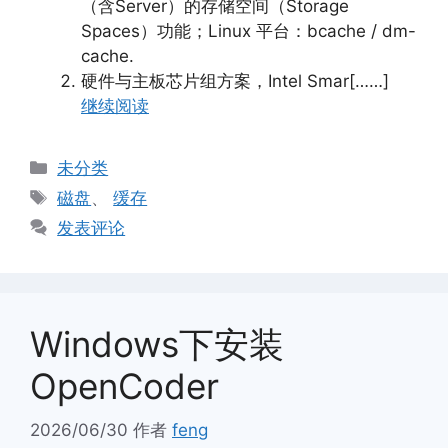
（含Server）的存储空间（Storage
Spaces）功能；Linux 平台：bcache / dm-
cache.
硬件与主板芯片组方案，Intel Smar[……]
继续阅读
分
未分类
类
标
磁盘
、
缓存
签
发表评论
Windows下安装
OpenCoder
2026/06/30
作者
feng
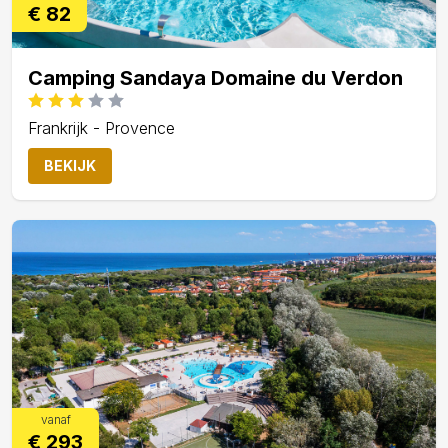
€ 82
Camping Sandaya Domaine du Verdon
Frankrijk - Provence
BEKIJK
vanaf
€ 293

# What to do
Leave every image out and retype the entries above word for word.

# Answer section
（含Server）的存储空间（Storage
Spaces）功能；Linux 平台：bcache / dm-
cache.
硬件与主板芯片组方案，Intel Smar[……]
继续阅读
分
未分类
类
标
磁盘
、
缓存
签
发表评论
Windows下安装
OpenCoder
2026/06/30
作者
feng
€ 82
Camping Sandaya Domaine du Verdon
Frankrijk - Provence
BEKIJK
vanaf
€ 293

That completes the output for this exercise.